BRIEF: Find, in the records below, the line that contains "Figure 1. Fibonacci ring" and the line that contains "Table 2. Tau statistic and point estimate.". Copy those two lines and everything between them exactly, but not the pictures.

DATA EXTRACTS:
******
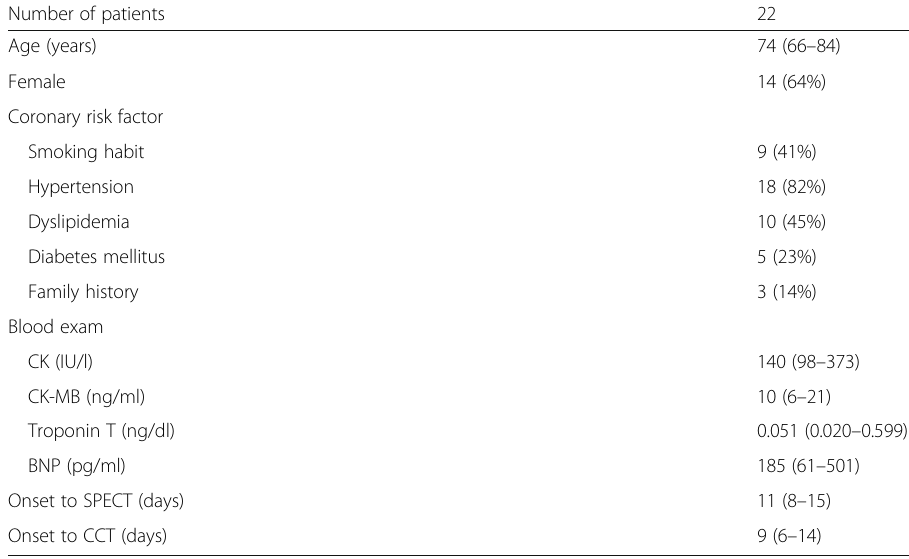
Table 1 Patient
******
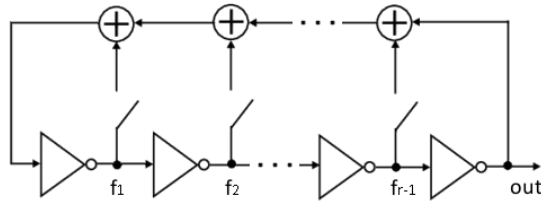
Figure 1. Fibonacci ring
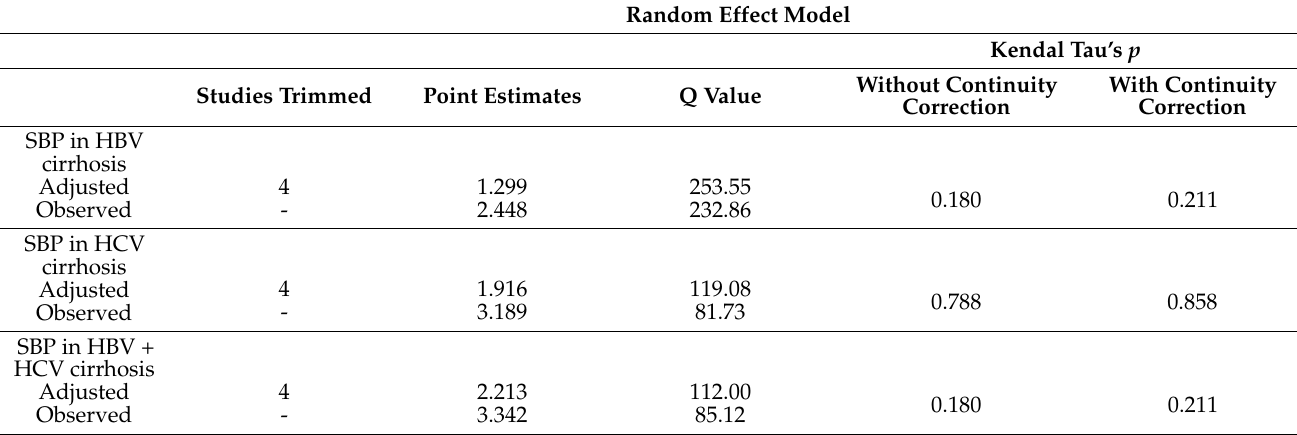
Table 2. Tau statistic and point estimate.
******
OUTPUT:
Figure 1. Fibonacci ring
Table 2. Tau statistic and point estimate.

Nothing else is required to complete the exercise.